Выбрать главу

Итак, обаяние было налицо. Но что же имелось тут плутовского? Заинтересованный заранее, Лавровский поневоле искал и не находил ничего, что навело бы на мысль о возможности тех низменных побуждений, которые приписывал молодому человеку Венцель.

Невольно залюбовавшись видением молодости и изящества — нельзя было сказать «мужественности», ибо что-то женственное просматривалось в облике Рудольфа, — Лавровский несколько удивился, что тот направился прямо к нему.

Не дожидаясь, пока его представят, даже сделав какой-то слегка небрежный жест в адрес выступившего вперед отчима, Рудольф, сдвинув каблуки и низко наклонив голову, отчего золотисто блеснули его гладкие волосы, сказал приятным, глубоким голосом, так идущим ко всей его внешности:

— Счастлив познакомиться с вами, господин Лавровски. И передать вам привет от вашей дочери, с которой расстался всего лишь сутки назад…

Даже сейчас, через столько лет, Евгений Алексеевич помнил тот холодок ужаса, то ощущение как бы пойманности, плена, которые пробудили в нем эти слова. Почему плена, почему ловушки? Потому что, как страус, прячущий под крыло голову в виду опасности, он думал, что, удалив свою дочь из пределов рейха, открыв ей путь в искусство, в среду художников, пусть даже богемную, пусть космолитическую… сделав это, он может успокоиться на ее счет, смирившись с тем, что в дочери французское уживалось с немецким, но, кроме имени, ничего не осталось русского.

То, что Катя подолгу жила у родителей в Швейцарии, но ни разу не приезжала еще к ним в Берлин, даже устраивало Лавровского: он боялся за дочь. Для молодежи особенно соблазнительна была звонкая, цепкая, обещающая столь многое пропаганда нацистов. Куда, в какую среду попадет нежная, немного инфантильная, мечтательная, вовсе не похожая ни внешне, ни духовно на мать — так он, по крайней мере, представлял ее себе, — темноволосая, темноглазая Катя?

Он так оберегал ее, так радовался, что она далеко от того котла страстей и событий, в котором они тут варились! Бывая в Париже, он знакомился с молодыми художниками, друзьями Кати, вникал в их интересы, окунался в чуждую, но милую его сердцу атмосферу искусства, относительной вольности — потому что юнцы эти чуждались политики, — молодого веселья…

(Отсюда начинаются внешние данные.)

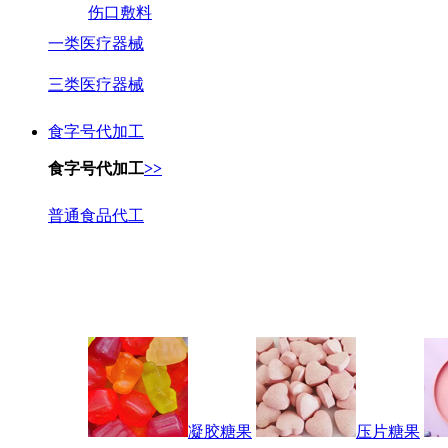
伤口敷料
一类医疗器械
三类医疗器械
食字号代加工
食字号代加工
>>
普通食品代工
凝胶糖果
压片糖果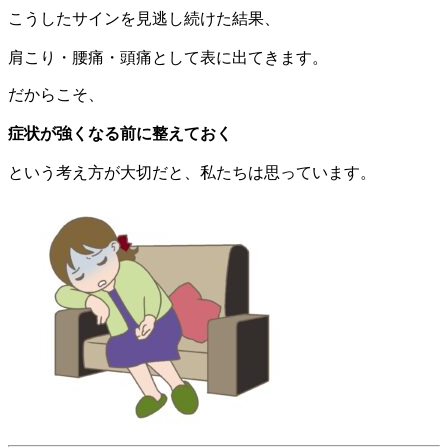
こうしたサインを見逃し続けた結果、
肩こり・腰痛・頭痛として表に出てきます。
だからこそ、
症状が強くなる前に整えておく
という考え方が大切だと、私たちは思っています。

И все это словно бы черной чертой перечеркнули слова красивого юноши. Да почему же, черт возьми? Что из того, что Рудольф Штильмарк оказался знаком с его дочерью? Почему какая-то бесповоротность почудилась — да, да! — конечно, только почудилась в. его таких обычных, просто любезных словах! Почему словно бы темное облако встало над головой Кати от малозначащих светских фраз? Может быть, молодой человек унаследовал от своей матери эту манеру, придающую характер прорицания ничего не значащим, житейским словам? Может быть, отсюда какая-то искра иронии в глубине глаз красавчика, какая-то неуловимая — не усмешка, но тень ее в уголках губ, в изломе бровей… «Ты хранил ее, ты прятал ее, ты мечтал, чтоб она уцелела… Ты воображал, что это возможно в твоем мире, мире, избранном тобой добровольно… И вот ты попался!» — похоронным звоном звучало в ушах Лавровского.

Он отогнал наваждение: «Да что же случилось, в конце концов? Рудольф Штильмарк передал привет от Кати… Что из этого? Да ровно ничего. Придумалось. Привиделось».

Он взял себя в руки, доброжелательно говорил с молодым человеком. Рудольф не вернется в Париж? Вот как? Он считает, что, имея такую родину и такого фюрера, грех находиться вдали… Он хочет служить отечеству. Перед ним открыты все двери… В память его матери «руководящие круги» принимают в нем участие. Он так стремится на Восточный фронт, но его решительно не пускают. «Почему он мне об этом говорит? И повторяет с такой настойчивостью? — с вновь возникшим подозрением подумал Лавровский. — Но в конце концов, самое важное то, что он не вернется во Францию. А Катя — там… И кто знает, когда они встретятся. Во всяком случае, надо принять меры, чтобы это не случилось вообще».

Через месяц Катя навсегда оставила Париж и вернулась на родину. Лавровский так и не узнал никогда, какие сети плелись его женой вокруг этого события. Еще через месяц Катя была помолвлена с Рудольфом Штильмарком.